Sai qual è l’organismo più grande del mondo? Non è quello che tutti immaginano

Parlando di esseri viventi esistenti, lasciando dunque da parte i dinosauri, oziosamente in questa calda estate ci si potrebbe chiedere quale sia l’organismo più grande del mondo. C’è chi pensa subito alle balene, chi agli elefanti, chi alle sequoie e ai baobab, ma tutti stanno sbagliando. L’organismo più grande del mondo è un fungo, più precisamente l’Armillaria ostoyae. E chi ha giocato o visto The Last of Us non si starà stupendo più di tanto di questa risposta.

L’organismo più grande al mondo è un fungo

Armillaria ostoyae
Mars 2002, CC BY-SA 3.0, via Wikimedia Commons

Pensiamo a un fungo: subito ci viene in mente la parte esterna, quella che raccogliamo e mangiamo (se si tratta di funghi commestibili come il porcino, è ovvio). Ma in realtà c’è tutta una parte ipogea del fungo, radici lunghissime che si espandono più di quanto possiamo immaginare (The Last of Us docet).

La parte vegetativa del fungo, il cosiddetto micelio, è formato da ife filamentose che il fungo usa per crescere ed espandersi. E questa parte può essere molto, molto vasta. Lo sa bene il Servizio Forestale degli USA che, nel 1998, cercano di capire quale fosse la causa della morte di più di 100 alberi in una foresta dell’Oregon.

aarmillaria ostoyae fungo
Jerzy Strzelecki, CC BY-SA 3.0, via Wikimedia Commons

Le indagini portarono a scoprire che la causa di tutto era l’Armillaria ostoyae, un fungo che fa parte della stessa famiglia dei chiodini.

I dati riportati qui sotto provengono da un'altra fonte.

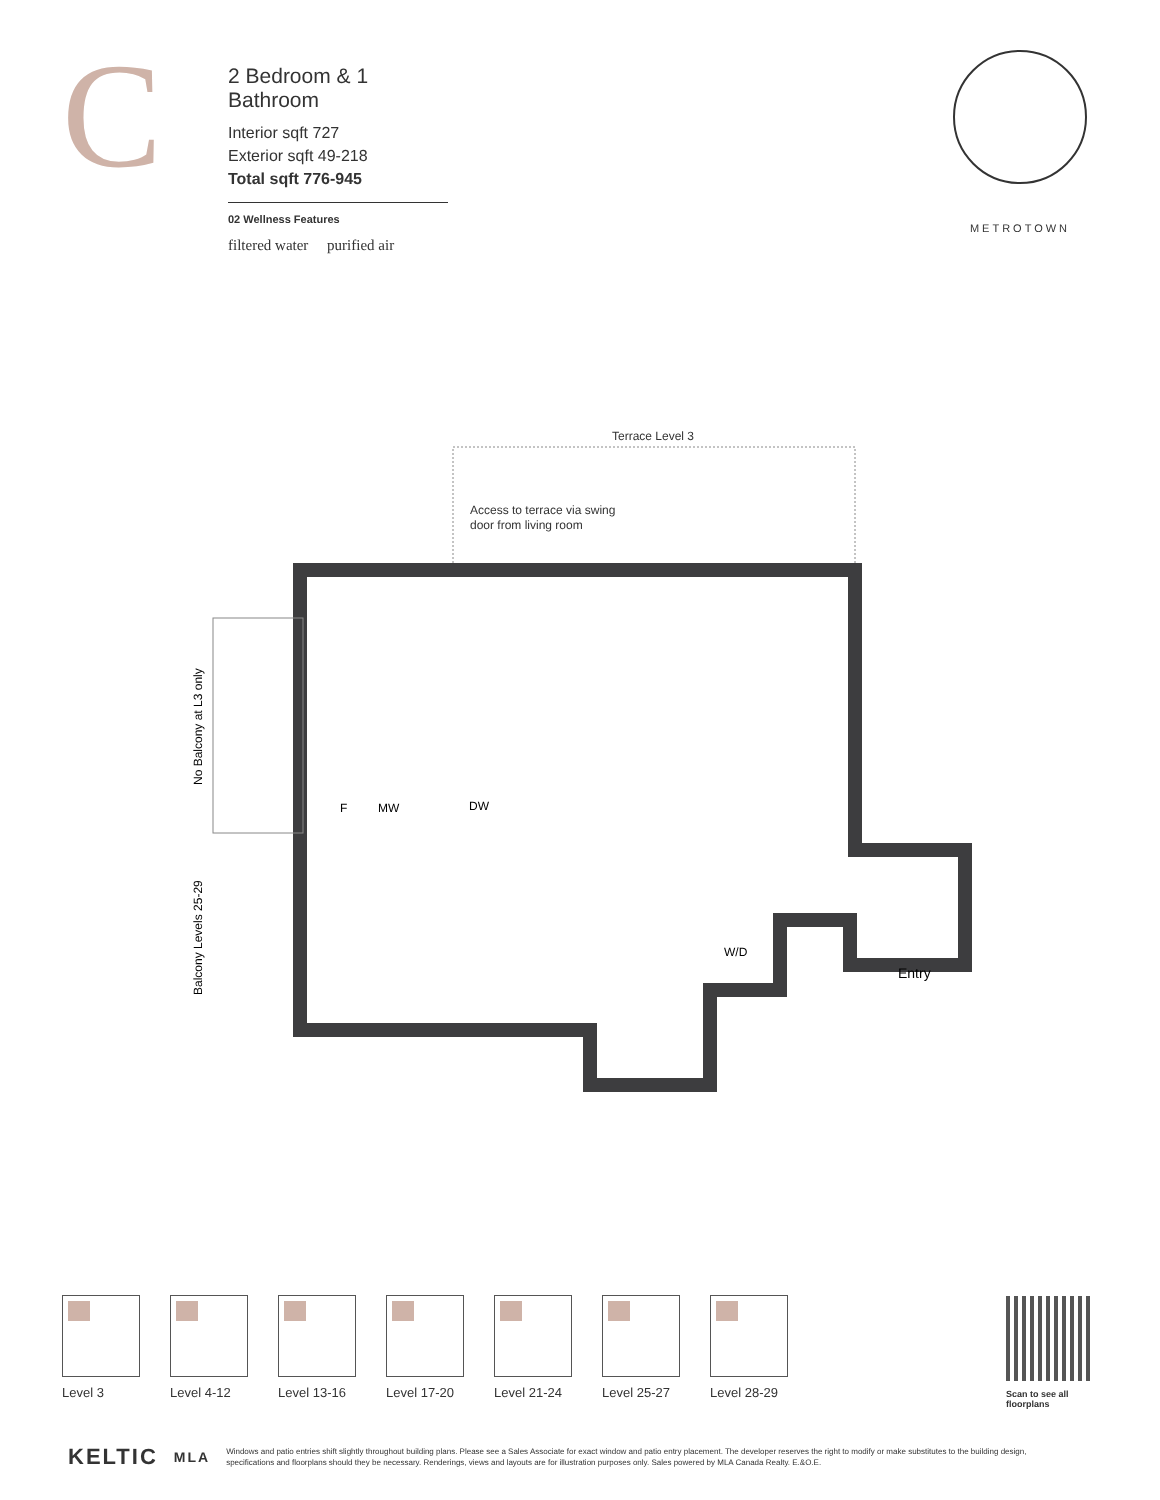C
2 Bedroom & 1 Bathroom
Interior sqft 727
Exterior sqft 49-218
Total sqft 776-945
02 Wellness Features
filtered water purified air
METROTOWN
Terrace Level 3
Access to terrace via swing
door from living room
F
MW
DW
W/D
Entry
No Balcony at L3 only
Balcony Levels 25-29
Level 3 Level 4-12 Level 13-16
Level 17-20
Level 21-24
Level 25-27
Level 28-29
Scan to see all floorplans
KELTIC MLA Windows and patio entries shift slightly throughout building plans. Please see a Sales Associate for exact window and patio entry placement. The developer reserves the right to modify or make substitutes to the building design, specifications and floorplans should they be necessary. Renderings, views and layouts are for illustration purposes only. Sales powered by MLA Canada Realty. E.&O.E.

Ebbene: questo fungo si estendeva nella sua parte ipogea per 10 chilometri quadrati, pari a 1.500 campi da calcio. Il fungo cresceva a una velocità di 30-50 cm all’anno, dunque vuol dire che quel fungo non era solo l’organismo più grande del mondo, ma era anche molto vecchio, visto che poteva avere dai 2000 agli 8000 anni.

funghi
Michael Bakker Paiva, CC BY 4.0, via Wikimedia Commons

Questa Armillaria ostoyae è un fungo parassita. I suoi filamenti si erano estesi così tanto da riuscire a penetrare nelle radici degli alberi, uccidendoli poco per volta.